Lusaka – Zambia says the figure is US$11 billion. The World Bank insists it is US$33 billion.
The scale of Zambia’s indebtedness and how best to navigate the choppy waters has been the fodder of many a media report over the past year, and the picture did not get any clearer this past week.
The World Bank said contrary to the government’s claims that the debt was US$11.2 billion, the figure was nearly triple this.
“Based on the current debt position, even assuming a five percent growth rate, no further borrowing, and setting aside 20 percent of domestic revenues aside each year, it would take Zambia almost 50 years to settle all this debt,” the lender said in its International Debt Statistics report.

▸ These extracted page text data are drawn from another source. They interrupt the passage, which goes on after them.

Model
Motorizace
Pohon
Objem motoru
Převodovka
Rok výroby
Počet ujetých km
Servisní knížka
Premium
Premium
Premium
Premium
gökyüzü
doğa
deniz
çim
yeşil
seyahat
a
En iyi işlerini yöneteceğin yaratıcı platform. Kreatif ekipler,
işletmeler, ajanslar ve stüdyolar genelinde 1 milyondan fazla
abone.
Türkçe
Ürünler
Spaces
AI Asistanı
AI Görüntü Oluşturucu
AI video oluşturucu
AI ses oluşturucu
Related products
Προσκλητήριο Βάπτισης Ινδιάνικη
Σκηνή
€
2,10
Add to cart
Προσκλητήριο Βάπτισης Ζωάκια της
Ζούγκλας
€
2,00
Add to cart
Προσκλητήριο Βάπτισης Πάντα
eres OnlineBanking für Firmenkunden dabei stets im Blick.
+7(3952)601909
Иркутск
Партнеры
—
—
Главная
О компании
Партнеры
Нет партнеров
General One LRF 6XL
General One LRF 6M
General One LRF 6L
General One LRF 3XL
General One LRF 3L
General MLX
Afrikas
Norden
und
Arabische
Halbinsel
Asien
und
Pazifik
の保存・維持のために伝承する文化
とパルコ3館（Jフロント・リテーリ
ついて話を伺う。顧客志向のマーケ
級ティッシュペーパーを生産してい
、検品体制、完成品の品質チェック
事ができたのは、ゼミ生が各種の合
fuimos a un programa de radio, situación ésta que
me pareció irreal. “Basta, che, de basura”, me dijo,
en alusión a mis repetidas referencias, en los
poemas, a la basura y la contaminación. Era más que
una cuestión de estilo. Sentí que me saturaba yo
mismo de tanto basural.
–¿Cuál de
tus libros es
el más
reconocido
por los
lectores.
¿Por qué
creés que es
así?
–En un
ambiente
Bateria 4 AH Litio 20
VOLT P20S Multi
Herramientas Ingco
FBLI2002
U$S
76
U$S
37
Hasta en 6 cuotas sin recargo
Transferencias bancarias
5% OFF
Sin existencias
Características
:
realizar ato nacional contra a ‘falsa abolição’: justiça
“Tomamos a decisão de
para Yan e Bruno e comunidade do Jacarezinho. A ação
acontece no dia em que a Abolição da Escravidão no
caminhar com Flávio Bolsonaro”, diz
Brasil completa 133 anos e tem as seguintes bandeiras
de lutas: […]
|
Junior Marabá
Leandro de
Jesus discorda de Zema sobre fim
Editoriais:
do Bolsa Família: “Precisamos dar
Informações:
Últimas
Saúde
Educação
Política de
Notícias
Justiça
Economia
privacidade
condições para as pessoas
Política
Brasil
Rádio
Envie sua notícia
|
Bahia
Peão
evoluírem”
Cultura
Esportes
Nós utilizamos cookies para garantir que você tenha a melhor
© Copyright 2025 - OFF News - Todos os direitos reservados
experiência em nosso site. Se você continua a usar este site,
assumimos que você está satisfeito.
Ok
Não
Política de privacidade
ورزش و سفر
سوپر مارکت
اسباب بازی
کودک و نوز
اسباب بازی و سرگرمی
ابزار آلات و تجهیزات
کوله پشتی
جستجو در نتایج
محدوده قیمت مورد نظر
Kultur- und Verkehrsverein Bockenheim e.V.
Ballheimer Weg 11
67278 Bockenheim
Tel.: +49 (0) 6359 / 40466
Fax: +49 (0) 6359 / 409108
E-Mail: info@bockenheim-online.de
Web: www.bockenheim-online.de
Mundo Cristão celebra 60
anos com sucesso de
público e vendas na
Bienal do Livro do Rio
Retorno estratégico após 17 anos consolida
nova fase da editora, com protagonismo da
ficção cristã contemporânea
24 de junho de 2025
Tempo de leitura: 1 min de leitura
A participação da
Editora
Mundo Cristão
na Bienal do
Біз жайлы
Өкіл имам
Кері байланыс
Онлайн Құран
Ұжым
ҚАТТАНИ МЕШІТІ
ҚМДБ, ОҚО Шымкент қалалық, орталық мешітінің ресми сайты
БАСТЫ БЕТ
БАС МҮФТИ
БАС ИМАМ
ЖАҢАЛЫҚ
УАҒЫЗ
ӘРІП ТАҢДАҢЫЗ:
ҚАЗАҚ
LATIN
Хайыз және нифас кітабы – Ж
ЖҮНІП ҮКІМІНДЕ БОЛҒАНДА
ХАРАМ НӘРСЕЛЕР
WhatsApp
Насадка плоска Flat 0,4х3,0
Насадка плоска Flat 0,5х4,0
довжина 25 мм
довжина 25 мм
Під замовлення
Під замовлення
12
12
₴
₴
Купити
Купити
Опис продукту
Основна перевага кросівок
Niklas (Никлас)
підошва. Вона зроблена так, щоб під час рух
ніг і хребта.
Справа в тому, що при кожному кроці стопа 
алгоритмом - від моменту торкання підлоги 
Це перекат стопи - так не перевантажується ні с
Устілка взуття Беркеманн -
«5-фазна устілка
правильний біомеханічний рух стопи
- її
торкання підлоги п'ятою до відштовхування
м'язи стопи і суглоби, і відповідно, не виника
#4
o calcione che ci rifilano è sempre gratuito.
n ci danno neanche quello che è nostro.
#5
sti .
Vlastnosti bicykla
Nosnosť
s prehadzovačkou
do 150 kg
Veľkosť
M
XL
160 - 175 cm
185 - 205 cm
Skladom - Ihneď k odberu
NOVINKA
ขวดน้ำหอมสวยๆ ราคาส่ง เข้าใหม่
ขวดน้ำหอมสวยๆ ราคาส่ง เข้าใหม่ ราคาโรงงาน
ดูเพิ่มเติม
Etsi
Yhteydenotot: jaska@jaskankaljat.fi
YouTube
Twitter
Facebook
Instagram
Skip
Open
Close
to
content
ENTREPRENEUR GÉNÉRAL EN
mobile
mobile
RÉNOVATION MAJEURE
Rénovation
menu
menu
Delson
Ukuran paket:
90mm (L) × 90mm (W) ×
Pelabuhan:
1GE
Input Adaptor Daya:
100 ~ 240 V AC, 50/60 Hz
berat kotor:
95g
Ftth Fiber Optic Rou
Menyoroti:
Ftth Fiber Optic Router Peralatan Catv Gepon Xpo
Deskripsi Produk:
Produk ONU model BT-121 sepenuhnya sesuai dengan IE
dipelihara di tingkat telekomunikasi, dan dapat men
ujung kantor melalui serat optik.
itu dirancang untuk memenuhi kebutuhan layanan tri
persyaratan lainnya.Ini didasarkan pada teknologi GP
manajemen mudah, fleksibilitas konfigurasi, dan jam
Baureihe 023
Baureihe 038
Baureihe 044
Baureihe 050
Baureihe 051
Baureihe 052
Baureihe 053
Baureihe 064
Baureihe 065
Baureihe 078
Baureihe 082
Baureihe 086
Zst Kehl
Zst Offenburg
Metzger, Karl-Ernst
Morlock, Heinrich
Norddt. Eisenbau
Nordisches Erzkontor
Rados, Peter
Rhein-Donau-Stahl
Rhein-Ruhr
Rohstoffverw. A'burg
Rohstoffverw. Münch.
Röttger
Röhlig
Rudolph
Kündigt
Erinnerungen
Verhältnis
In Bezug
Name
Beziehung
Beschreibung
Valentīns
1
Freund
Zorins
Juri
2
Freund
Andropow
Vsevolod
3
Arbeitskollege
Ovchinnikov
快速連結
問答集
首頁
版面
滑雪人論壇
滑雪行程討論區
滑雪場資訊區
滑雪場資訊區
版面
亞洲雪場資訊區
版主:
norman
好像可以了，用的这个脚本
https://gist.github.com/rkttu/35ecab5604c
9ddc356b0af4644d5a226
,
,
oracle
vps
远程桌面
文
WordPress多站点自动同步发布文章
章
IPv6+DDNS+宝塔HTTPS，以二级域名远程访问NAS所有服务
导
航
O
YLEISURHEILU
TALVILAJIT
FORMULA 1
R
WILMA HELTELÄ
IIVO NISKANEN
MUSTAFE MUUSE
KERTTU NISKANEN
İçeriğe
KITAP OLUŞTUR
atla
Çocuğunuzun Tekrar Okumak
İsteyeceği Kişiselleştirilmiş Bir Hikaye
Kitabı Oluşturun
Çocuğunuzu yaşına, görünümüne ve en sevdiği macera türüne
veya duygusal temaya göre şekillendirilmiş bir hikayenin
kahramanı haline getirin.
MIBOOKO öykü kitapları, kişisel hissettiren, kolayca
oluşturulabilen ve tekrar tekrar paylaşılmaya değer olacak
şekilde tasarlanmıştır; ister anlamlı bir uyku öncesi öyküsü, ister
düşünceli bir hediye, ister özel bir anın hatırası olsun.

But Secretary for Finance Mr Mukula Chikuba insisted the figure was around US$11 billion.
He said the World Bank was conflating debts and arrears of both the government and at least US$14.735 billion owed by the private sector.
Last November, Zambia defaulted on the U$750 million Euro bond coupon when US$42.5 million in interest when it was due. This made Zambia the first country to default on a bond debt.
Finance Minister Dr Bwalya Ng’andu told creditors that the country was unable to pay because of the pressures brought on by the COVID-19 pandemic.
The country is in talks with the IMF to access US$1.3 billion from the institution’s Extended Credit Facility, and the lender has demanded that Zambia first resolve fiscal imbalances, ramp up revenues and improve economic governance.
The IMF, however, acknowledged that COVID-19 had dealt the economy a huge knock, resulting in the decisions to take drastic decisions related to removal of value added tax on fuel and other adjustments.
The IMF pledged to work with the country in enhancing the realization of the 2020-2023 Economic Recovery Plan (ERP), in which the government is pursuing a cocktail of home-grown initiatives combined with external support to reposition the economy.